*Records:*
** begin **

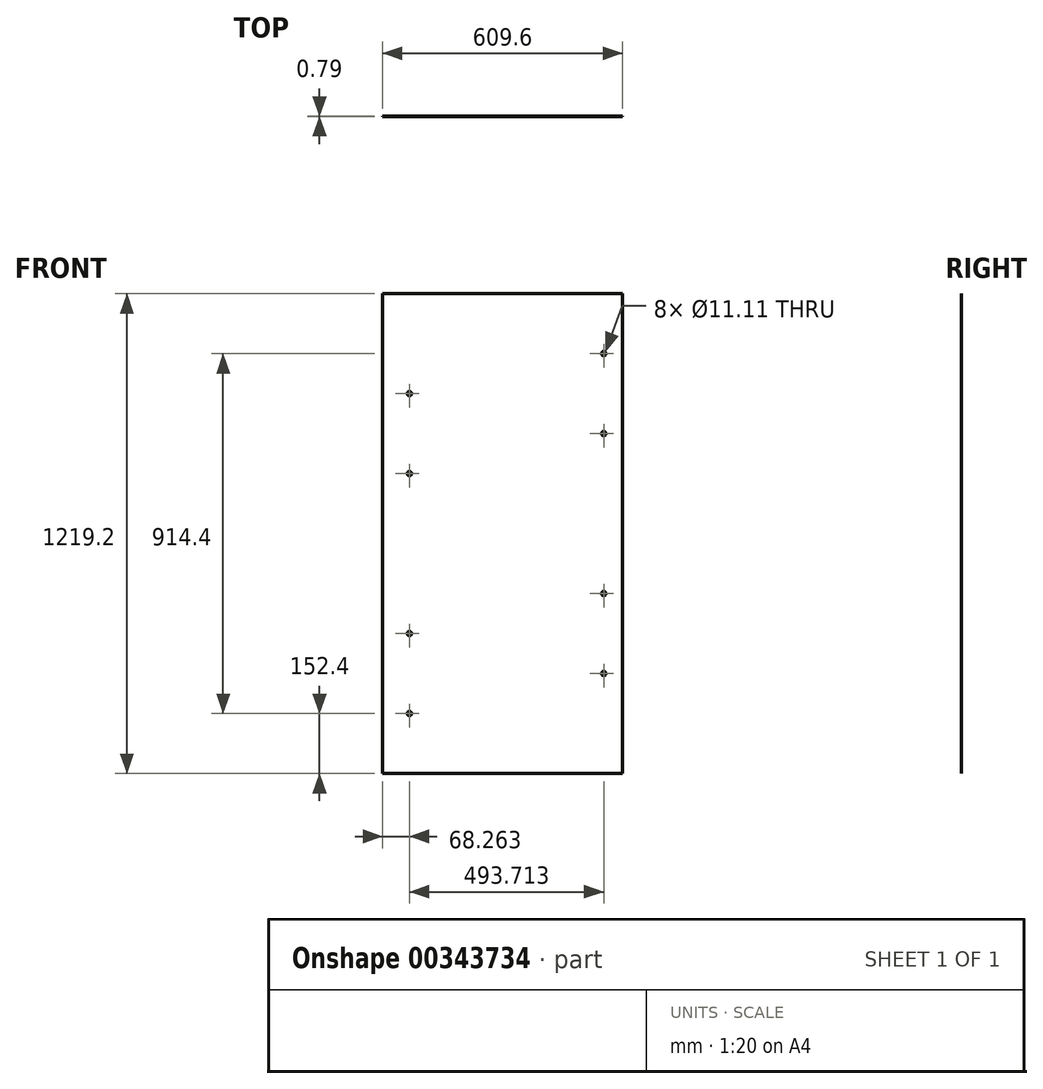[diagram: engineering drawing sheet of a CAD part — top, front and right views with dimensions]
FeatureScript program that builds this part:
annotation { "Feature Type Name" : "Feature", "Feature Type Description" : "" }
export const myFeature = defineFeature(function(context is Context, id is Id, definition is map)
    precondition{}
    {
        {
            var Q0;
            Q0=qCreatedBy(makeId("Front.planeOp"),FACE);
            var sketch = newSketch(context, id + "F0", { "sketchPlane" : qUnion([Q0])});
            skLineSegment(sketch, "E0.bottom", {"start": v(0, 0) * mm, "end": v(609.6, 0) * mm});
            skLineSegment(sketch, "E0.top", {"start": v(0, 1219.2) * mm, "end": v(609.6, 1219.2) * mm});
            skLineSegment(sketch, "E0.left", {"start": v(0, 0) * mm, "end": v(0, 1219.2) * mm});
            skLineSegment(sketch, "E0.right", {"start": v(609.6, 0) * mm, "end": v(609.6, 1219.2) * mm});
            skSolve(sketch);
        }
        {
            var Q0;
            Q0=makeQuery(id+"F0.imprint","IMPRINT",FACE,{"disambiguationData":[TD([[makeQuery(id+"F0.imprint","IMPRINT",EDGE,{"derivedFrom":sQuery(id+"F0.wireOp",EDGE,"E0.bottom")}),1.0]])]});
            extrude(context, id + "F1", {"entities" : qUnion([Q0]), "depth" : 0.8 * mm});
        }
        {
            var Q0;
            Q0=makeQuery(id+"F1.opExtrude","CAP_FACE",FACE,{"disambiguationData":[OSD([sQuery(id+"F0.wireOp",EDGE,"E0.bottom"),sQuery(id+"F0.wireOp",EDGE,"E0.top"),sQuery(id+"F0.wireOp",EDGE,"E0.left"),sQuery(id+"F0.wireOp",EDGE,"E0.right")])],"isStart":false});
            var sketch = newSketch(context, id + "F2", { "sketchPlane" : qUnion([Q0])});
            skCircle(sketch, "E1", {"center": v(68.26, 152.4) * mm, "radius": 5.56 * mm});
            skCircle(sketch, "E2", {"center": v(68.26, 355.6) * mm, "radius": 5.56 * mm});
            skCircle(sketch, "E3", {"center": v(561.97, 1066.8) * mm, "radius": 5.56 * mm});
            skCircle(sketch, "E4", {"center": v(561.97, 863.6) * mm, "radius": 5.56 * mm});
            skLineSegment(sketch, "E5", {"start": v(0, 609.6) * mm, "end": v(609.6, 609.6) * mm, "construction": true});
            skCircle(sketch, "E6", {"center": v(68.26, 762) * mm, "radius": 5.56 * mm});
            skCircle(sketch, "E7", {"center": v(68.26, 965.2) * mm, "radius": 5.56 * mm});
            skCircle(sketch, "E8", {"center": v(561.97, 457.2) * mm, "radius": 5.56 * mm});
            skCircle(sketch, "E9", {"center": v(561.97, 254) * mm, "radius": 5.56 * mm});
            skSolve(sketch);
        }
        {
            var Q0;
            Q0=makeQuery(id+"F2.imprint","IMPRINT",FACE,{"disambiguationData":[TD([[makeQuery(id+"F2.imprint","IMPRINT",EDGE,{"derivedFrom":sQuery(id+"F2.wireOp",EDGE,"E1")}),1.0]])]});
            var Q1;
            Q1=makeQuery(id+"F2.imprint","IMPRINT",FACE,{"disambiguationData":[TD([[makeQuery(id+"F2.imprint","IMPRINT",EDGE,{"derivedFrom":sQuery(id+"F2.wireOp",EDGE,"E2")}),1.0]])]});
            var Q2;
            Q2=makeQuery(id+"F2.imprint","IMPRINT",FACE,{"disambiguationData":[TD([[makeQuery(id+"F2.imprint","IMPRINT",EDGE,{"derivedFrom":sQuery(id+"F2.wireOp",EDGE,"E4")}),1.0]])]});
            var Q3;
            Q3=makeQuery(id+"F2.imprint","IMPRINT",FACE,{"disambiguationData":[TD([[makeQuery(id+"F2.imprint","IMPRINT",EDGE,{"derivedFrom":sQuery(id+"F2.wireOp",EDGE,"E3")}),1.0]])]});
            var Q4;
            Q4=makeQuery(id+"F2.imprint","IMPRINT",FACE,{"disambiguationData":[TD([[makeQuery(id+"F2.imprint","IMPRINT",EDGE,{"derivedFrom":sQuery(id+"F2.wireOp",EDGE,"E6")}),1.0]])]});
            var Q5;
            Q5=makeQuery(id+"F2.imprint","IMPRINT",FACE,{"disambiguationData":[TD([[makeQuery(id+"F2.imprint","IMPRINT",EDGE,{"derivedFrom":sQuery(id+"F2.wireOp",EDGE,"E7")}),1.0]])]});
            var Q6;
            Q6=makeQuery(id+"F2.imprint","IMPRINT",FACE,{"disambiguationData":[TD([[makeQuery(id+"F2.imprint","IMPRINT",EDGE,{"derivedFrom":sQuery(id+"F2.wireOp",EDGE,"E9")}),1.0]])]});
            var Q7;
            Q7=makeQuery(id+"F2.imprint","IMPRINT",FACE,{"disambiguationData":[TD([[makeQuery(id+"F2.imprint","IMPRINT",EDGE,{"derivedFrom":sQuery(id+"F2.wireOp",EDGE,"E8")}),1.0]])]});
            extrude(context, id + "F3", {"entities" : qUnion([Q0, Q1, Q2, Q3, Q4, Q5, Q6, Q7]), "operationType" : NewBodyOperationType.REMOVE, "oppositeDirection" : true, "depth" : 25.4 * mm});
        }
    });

** end **

*What the task asks:*
Could you retype every item above word for word, leaving the pictures out of your answer?

*Correct result:*
[diagram: engineering drawing sheet of a CAD part — top, front and right views with dimensions]
FeatureScript program that builds this part:
annotation { "Feature Type Name" : "Feature", "Feature Type Description" : "" }
export const myFeature = defineFeature(function(context is Context, id is Id, definition is map)
    precondition{}
    {
        {
            var Q0;
            Q0=qCreatedBy(makeId("Front.planeOp"),FACE);
            var sketch = newSketch(context, id + "F0", { "sketchPlane" : qUnion([Q0])});
            skLineSegment(sketch, "E0.bottom", {"start": v(0, 0) * mm, "end": v(609.6, 0) * mm});
            skLineSegment(sketch, "E0.top", {"start": v(0, 1219.2) * mm, "end": v(609.6, 1219.2) * mm});
            skLineSegment(sketch, "E0.left", {"start": v(0, 0) * mm, "end": v(0, 1219.2) * mm});
            skLineSegment(sketch, "E0.right", {"start": v(609.6, 0) * mm, "end": v(609.6, 1219.2) * mm});
            skSolve(sketch);
        }
        {
            var Q0;
            Q0=makeQuery(id+"F0.imprint","IMPRINT",FACE,{"disambiguationData":[TD([[makeQuery(id+"F0.imprint","IMPRINT",EDGE,{"derivedFrom":sQuery(id+"F0.wireOp",EDGE,"E0.bottom")}),1.0]])]});
            extrude(context, id + "F1", {"entities" : qUnion([Q0]), "depth" : 0.8 * mm});
        }
        {
            var Q0;
            Q0=makeQuery(id+"F1.opExtrude","CAP_FACE",FACE,{"disambiguationData":[OSD([sQuery(id+"F0.wireOp",EDGE,"E0.bottom"),sQuery(id+"F0.wireOp",EDGE,"E0.top"),sQuery(id+"F0.wireOp",EDGE,"E0.left"),sQuery(id+"F0.wireOp",EDGE,"E0.right")])],"isStart":false});
            var sketch = newSketch(context, id + "F2", { "sketchPlane" : qUnion([Q0])});
            skCircle(sketch, "E1", {"center": v(68.26, 152.4) * mm, "radius": 5.56 * mm});
            skCircle(sketch, "E2", {"center": v(68.26, 355.6) * mm, "radius": 5.56 * mm});
            skCircle(sketch, "E3", {"center": v(561.97, 1066.8) * mm, "radius": 5.56 * mm});
            skCircle(sketch, "E4", {"center": v(561.97, 863.6) * mm, "radius": 5.56 * mm});
            skLineSegment(sketch, "E5", {"start": v(0, 609.6) * mm, "end": v(609.6, 609.6) * mm, "construction": true});
            skCircle(sketch, "E6", {"center": v(68.26, 762) * mm, "radius": 5.56 * mm});
            skCircle(sketch, "E7", {"center": v(68.26, 965.2) * mm, "radius": 5.56 * mm});
            skCircle(sketch, "E8", {"center": v(561.97, 457.2) * mm, "radius": 5.56 * mm});
            skCircle(sketch, "E9", {"center": v(561.97, 254) * mm, "radius": 5.56 * mm});
            skSolve(sketch);
        }
        {
            var Q0;
            Q0=makeQuery(id+"F2.imprint","IMPRINT",FACE,{"disambiguationData":[TD([[makeQuery(id+"F2.imprint","IMPRINT",EDGE,{"derivedFrom":sQuery(id+"F2.wireOp",EDGE,"E1")}),1.0]])]});
            var Q1;
            Q1=makeQuery(id+"F2.imprint","IMPRINT",FACE,{"disambiguationData":[TD([[makeQuery(id+"F2.imprint","IMPRINT",EDGE,{"derivedFrom":sQuery(id+"F2.wireOp",EDGE,"E2")}),1.0]])]});
            var Q2;
            Q2=makeQuery(id+"F2.imprint","IMPRINT",FACE,{"disambiguationData":[TD([[makeQuery(id+"F2.imprint","IMPRINT",EDGE,{"derivedFrom":sQuery(id+"F2.wireOp",EDGE,"E4")}),1.0]])]});
            var Q3;
            Q3=makeQuery(id+"F2.imprint","IMPRINT",FACE,{"disambiguationData":[TD([[makeQuery(id+"F2.imprint","IMPRINT",EDGE,{"derivedFrom":sQuery(id+"F2.wireOp",EDGE,"E3")}),1.0]])]});
            var Q4;
            Q4=makeQuery(id+"F2.imprint","IMPRINT",FACE,{"disambiguationData":[TD([[makeQuery(id+"F2.imprint","IMPRINT",EDGE,{"derivedFrom":sQuery(id+"F2.wireOp",EDGE,"E6")}),1.0]])]});
            var Q5;
            Q5=makeQuery(id+"F2.imprint","IMPRINT",FACE,{"disambiguationData":[TD([[makeQuery(id+"F2.imprint","IMPRINT",EDGE,{"derivedFrom":sQuery(id+"F2.wireOp",EDGE,"E7")}),1.0]])]});
            var Q6;
            Q6=makeQuery(id+"F2.imprint","IMPRINT",FACE,{"disambiguationData":[TD([[makeQuery(id+"F2.imprint","IMPRINT",EDGE,{"derivedFrom":sQuery(id+"F2.wireOp",EDGE,"E9")}),1.0]])]});
            var Q7;
            Q7=makeQuery(id+"F2.imprint","IMPRINT",FACE,{"disambiguationData":[TD([[makeQuery(id+"F2.imprint","IMPRINT",EDGE,{"derivedFrom":sQuery(id+"F2.wireOp",EDGE,"E8")}),1.0]])]});
            extrude(context, id + "F3", {"entities" : qUnion([Q0, Q1, Q2, Q3, Q4, Q5, Q6, Q7]), "operationType" : NewBodyOperationType.REMOVE, "oppositeDirection" : true, "depth" : 25.4 * mm});
        }
    });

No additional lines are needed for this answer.